PASSAGE FOR REVIEW ::
※ ※ ※

Input 1 (locations):
{(2,2), (7,2), (4,3), (3,5), (2,7)}

Output 1 (any optimal location):
(3,3)

Input 2 (locations):
[(2, 2), (7, 2), (3, 4), (3, 5), (2, 7)]

Output 2 (any optimal location):
(4,3)

Note: there might be more than one optimal solutions, your program can return any one of them.

Source - [8], [9]

Solution

The math solution for this problem is to find the geometric median, which can be done using the Weiszfeld’s algorithm. But we can use approximation solutiont to solve this and Leetcode will accept it. I believe that Leetcode did this on purpose so non-math solutions are accepted during the contest.

Method 1 – Grid Search Approximation (Zoom-In Heuristic)

Intuition

The optimal position to minimize the sum of Euclidean distances to all points is the geometric median. There is no closed-form solution for the geometric median in 2D, but we can approximate it efficiently.

The idea is to start with a large search area and iteratively “zoom in” on the region with the smallest total distance, reducing the search step each time. This is similar to a multi-resolution grid search or hill climbing, and works well for this problem’s constraints.

※ ※ ※

AIM OF THE EXERCISE :: In the excerpt on the geometric median, which algorithm is named for computing the exact math solution? The entries after this text are separate material with no connection to it.

※ ※ ※

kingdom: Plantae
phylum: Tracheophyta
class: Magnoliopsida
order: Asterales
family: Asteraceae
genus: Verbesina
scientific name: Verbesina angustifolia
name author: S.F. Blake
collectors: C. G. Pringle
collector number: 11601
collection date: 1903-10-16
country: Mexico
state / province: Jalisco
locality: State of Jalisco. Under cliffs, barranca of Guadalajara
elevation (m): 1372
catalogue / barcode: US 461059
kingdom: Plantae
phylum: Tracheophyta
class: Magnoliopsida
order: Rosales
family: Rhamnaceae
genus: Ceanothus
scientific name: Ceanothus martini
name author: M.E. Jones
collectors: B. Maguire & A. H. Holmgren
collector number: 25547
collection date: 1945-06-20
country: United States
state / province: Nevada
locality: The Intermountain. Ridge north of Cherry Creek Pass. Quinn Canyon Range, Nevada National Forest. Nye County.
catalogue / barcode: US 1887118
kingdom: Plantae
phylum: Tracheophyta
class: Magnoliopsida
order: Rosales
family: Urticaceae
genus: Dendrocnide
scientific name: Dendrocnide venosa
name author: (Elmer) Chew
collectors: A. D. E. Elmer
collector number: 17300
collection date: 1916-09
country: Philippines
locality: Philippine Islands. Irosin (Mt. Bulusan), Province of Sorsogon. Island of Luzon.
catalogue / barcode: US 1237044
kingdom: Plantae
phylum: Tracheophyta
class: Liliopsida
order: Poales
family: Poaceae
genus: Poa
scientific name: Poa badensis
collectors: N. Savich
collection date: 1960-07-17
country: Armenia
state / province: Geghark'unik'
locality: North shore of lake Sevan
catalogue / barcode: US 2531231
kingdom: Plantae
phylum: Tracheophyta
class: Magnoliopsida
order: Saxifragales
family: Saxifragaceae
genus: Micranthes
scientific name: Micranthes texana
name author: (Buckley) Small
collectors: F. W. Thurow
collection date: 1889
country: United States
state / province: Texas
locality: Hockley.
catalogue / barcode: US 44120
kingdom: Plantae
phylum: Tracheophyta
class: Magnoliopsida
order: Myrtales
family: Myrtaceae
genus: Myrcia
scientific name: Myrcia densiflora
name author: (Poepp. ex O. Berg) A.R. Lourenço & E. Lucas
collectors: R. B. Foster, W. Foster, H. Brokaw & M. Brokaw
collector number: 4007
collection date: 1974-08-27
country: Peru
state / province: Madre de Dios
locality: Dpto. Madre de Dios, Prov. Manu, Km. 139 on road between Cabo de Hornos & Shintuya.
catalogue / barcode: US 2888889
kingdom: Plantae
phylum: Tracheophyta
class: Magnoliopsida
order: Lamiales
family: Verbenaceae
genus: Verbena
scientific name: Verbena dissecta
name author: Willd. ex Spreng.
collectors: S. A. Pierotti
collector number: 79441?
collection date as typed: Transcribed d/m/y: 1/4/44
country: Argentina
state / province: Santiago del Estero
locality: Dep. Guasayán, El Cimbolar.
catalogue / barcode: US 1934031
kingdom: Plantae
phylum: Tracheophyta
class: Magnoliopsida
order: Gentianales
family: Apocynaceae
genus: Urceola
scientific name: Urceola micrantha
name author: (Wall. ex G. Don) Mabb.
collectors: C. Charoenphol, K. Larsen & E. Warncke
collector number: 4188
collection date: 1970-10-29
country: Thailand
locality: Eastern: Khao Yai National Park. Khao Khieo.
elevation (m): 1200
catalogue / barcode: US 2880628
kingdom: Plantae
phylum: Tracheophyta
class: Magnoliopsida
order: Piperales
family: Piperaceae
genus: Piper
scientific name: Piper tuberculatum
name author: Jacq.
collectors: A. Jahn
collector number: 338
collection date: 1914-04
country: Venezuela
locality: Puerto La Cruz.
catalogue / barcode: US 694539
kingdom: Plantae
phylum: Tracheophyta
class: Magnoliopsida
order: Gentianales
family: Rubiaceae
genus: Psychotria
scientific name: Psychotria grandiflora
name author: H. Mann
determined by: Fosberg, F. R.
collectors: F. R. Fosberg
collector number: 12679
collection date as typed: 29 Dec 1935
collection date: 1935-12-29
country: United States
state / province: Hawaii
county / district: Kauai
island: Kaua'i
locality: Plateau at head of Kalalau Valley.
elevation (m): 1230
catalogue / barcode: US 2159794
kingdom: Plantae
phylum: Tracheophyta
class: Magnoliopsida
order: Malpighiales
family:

※ ※ ※

EXERCISE RESULT :: Weiszfeld’s algorithm.